Pedro Castillo, 51 anni, figlio di contadini, rappresenta la sinistra marxista–leninista ed è un insegnante elementare entrato nel mondo della politica in occasione degli scioperi del 2017, quando è stato leader sindacale. Nella sua strategia di governo, elementi chiave sarebbero l’investimento economico sul sistema scolastico, per cui ha promesso un incremento dal 3,5% al 10% del PIL, e la rinegoziazione dei contratti con le aziende che gestiscono le miniere locali e rappresentano una grande fetta dell’economica del Paese. Nei piani di Castillo c’è anche la riscrittura della Costituzione – voluta e promulgata dal governo di Fujimori padre – in nome della lotta alle diseguaglianze e del sostegno ai diritti umani, argomenti fortemente presenti nella sua campagna elettorale.
La politica di Castillo, come dicevamo, ha trovato largo consenso nelle aree rurali del Paese, dove le ineguaglianze imperversano e il COVID ha fatto il maggior numero di vittime. Ma non mancano i detrattori, tra lobbisti e classi elitarie, che temono una riforma troppo radicale e un attacco alla proprietà privata: durante la campagna elettorale Castillo è stato più volte associato alla guerriglia del Sendero Luminoso, in modo da gettare una luce di instabilità e insicurezza sul futuro della Nazione in caso di sua vittoria.Il candidato ha sempre respinto le accuse.

[Voci di dati raccolte]
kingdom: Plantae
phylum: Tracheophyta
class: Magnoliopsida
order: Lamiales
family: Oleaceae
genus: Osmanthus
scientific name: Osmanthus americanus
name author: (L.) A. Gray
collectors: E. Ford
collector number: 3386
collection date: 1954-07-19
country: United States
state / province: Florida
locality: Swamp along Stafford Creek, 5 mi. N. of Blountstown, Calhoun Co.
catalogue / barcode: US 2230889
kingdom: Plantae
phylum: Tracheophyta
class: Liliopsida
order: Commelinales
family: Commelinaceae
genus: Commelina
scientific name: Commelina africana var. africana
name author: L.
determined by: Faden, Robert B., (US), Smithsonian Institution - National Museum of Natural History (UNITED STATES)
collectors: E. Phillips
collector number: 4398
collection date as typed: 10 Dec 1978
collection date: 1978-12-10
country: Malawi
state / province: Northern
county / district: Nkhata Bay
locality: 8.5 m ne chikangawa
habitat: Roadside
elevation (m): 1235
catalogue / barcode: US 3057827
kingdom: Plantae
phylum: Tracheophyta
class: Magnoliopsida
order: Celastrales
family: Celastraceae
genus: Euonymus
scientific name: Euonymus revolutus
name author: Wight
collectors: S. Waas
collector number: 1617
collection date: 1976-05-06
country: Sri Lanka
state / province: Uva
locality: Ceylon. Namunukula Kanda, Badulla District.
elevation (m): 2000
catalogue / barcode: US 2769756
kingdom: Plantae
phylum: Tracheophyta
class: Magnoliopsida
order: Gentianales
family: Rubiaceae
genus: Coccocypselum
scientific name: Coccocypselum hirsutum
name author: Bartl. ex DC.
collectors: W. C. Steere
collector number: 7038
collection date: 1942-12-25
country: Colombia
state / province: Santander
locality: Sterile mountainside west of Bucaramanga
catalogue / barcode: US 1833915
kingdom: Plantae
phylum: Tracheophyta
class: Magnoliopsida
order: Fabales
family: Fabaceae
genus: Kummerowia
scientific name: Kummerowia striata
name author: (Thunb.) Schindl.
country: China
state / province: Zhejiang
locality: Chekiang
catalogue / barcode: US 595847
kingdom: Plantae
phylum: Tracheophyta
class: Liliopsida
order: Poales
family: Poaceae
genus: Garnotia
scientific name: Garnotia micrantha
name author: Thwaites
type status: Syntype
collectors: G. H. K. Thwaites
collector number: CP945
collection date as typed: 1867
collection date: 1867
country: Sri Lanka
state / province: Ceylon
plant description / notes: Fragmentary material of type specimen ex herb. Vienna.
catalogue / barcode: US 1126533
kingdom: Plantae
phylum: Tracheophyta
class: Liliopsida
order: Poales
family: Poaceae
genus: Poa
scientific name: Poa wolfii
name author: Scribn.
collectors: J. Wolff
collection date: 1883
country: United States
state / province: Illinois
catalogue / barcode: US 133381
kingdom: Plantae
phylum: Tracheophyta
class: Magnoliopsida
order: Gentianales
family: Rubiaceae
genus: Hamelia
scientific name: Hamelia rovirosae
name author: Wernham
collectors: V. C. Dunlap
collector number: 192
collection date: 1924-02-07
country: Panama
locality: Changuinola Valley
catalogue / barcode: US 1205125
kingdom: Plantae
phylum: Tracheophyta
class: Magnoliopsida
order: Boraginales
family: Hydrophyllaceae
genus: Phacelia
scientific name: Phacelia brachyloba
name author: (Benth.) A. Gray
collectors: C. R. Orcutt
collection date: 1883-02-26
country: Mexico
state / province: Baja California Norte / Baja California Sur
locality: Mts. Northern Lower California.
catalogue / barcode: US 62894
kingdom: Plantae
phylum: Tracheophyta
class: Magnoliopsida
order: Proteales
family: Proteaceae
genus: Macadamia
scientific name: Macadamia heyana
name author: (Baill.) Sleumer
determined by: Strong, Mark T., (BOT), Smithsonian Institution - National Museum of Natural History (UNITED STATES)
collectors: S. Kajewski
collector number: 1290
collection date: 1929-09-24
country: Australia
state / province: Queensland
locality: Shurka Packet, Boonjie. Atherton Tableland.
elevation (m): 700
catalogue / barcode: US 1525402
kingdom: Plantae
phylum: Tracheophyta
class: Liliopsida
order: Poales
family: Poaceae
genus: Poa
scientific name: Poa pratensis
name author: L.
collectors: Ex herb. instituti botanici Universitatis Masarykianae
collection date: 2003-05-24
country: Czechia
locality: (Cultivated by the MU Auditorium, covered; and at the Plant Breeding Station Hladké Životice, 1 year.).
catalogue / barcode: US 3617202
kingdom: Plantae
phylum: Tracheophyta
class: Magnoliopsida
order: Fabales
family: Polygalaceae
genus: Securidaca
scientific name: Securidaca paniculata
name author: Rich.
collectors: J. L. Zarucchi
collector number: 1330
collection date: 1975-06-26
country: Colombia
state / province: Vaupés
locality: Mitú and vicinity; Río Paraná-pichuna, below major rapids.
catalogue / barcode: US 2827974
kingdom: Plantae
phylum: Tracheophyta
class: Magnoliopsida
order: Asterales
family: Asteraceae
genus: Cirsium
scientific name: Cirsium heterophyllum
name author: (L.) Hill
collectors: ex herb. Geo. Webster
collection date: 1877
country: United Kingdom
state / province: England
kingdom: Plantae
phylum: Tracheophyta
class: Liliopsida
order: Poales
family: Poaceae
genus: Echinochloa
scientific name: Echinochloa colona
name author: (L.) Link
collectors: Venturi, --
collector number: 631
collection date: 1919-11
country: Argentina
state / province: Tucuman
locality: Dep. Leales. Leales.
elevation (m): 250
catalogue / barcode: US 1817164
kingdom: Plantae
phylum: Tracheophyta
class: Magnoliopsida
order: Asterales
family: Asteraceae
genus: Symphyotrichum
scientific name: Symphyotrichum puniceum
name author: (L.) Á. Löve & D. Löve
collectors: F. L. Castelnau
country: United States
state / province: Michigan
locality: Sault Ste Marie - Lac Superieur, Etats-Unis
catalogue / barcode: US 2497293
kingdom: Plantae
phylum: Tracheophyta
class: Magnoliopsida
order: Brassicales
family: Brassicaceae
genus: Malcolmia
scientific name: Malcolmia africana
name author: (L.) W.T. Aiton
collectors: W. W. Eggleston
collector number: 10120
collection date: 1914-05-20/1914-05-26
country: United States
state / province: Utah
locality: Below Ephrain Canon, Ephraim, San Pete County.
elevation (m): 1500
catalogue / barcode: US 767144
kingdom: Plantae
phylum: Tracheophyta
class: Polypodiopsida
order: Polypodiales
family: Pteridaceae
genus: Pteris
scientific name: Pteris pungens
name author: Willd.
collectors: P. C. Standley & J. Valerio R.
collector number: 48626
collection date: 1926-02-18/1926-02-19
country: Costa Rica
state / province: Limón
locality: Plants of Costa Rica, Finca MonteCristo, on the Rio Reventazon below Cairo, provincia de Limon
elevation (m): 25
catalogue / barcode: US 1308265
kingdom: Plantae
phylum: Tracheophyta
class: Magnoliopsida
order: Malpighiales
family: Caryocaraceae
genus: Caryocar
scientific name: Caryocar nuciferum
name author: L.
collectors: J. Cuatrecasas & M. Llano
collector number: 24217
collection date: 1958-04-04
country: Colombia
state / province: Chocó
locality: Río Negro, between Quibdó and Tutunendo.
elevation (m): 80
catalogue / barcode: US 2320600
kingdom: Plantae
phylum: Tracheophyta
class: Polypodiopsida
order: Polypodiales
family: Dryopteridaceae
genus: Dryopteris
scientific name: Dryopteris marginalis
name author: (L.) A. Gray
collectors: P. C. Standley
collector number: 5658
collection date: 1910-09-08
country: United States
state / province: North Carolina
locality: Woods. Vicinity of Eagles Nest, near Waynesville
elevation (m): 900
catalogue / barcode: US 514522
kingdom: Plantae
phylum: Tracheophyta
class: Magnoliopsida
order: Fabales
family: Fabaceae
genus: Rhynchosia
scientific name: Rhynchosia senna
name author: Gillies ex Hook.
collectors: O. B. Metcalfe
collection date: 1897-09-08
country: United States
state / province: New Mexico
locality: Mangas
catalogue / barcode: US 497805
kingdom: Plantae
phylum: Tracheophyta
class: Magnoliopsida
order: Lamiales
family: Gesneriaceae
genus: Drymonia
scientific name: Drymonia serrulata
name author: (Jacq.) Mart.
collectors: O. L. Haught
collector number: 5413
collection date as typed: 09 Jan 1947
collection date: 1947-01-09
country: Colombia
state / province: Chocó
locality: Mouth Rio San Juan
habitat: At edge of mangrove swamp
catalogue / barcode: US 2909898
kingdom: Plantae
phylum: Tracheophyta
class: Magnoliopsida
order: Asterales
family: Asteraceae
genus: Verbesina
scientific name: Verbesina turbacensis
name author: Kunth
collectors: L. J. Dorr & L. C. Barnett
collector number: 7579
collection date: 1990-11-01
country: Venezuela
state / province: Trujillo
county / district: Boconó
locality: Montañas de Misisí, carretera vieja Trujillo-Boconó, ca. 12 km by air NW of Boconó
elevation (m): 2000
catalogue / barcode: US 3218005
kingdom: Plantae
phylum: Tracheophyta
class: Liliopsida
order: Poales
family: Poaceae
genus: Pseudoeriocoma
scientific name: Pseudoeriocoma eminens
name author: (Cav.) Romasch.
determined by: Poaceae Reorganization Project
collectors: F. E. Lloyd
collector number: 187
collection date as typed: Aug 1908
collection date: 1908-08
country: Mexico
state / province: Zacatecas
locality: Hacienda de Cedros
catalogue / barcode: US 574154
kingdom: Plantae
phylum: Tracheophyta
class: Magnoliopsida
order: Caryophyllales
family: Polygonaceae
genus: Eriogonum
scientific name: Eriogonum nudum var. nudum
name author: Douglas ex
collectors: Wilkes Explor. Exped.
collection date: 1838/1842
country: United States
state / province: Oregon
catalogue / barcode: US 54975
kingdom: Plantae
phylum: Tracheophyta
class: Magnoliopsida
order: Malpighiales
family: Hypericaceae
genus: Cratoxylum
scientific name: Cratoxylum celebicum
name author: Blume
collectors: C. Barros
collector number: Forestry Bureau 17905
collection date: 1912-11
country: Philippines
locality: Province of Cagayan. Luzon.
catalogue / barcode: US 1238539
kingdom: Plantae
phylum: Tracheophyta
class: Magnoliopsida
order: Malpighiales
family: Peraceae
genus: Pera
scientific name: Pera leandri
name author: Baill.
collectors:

● **ATTIVITÀ A**:
Rispondi a queste domande sul testo su Pedro Castillo:
(i) Quanti anni ha Pedro Castillo?
(ii) Di quanto ha promesso di aumentare l'investimento sul sistema scolastico?
(iii) A quale guerriglia è stato associato durante la campagna elettorale?
● **ATTIVITÀ B**: Traduci in inglese questa frase del testo su Pedro Castillo: "Il candidato ha sempre respinto le accuse."
● **ATTIVITÀ C**: Prosegui il testo su Pedro Castillo a partire dalla sua ultima frase.
I record non hanno alcun legame con il testo su Pedro Castillo.

● **SPAZIO RISPOSTA A**:
(i) 51 anni.
(ii) Dal 3,5% al 10% del PIL.
(iii) Alla guerriglia del Sendero Luminoso.

● **SPAZIO RISPOSTA B**: The candidate has always rejected the accusations.

● **SPAZIO RISPOSTA C**:
Keiko Fujimori, invece, è al suo terzo tentativo ed è figlia “d’arte”: il padre Alberto ha guidato il Paese negli anni novanta per essere poi condannato per strage e violazione dei diritti umani durante l’ultimo dei suo mandati. L’idea di una negativa eredità o, comunque, di un legame con la vecchia guardia ha sicuramente pesato sull’esito delle urne. Del resto la stessa Keiko ha sulle spalle un’accusa di finanziamento irregolare della campagna elettorale del 2018: libera su cauzione, se non dovesse essere eletta dovrebbe affrontare il processo.
Se, invece, dovesse spuntarla con la linea della frode, ha promesso una “demodura” ovvero democrazia ma al tempo stesso mano dura, per sua stessa definizione. Per il suo terzo tentativo presidenziale ha promesso sostegno economico per le famiglie delle vittime del coronavirus e l’assicurazione del 40% delle royalties minerarie alle popolazioni locali.
Per sapere quale sarà il futuro del Perù si dovrà attendere la fine del riconteggio, previsto per questa settimana ed allora vedremo se la parte sconfitta manterrà la promessa di riconoscere democraticamente il risultato, così come garantito sia dalla Fujimori che da Castillo.
Peru: Leftist Castillo wins popular vote in presidential race https://t.co/AjnXn7tALz
— BBC News (World) (@BBCWorld) June 16, 2021
Le tensioni post elettorali arrivano in un contesto già destabilizzato: il Perù ha cambiato tre presidenti dal 2018. Francisco Sagasti svolge la funzione ad interim dal 20 novembre 2020, quando è subentrato al dimissionario Manuel Merino che aveva ricevuto l’incarico solo dieci giorni prima.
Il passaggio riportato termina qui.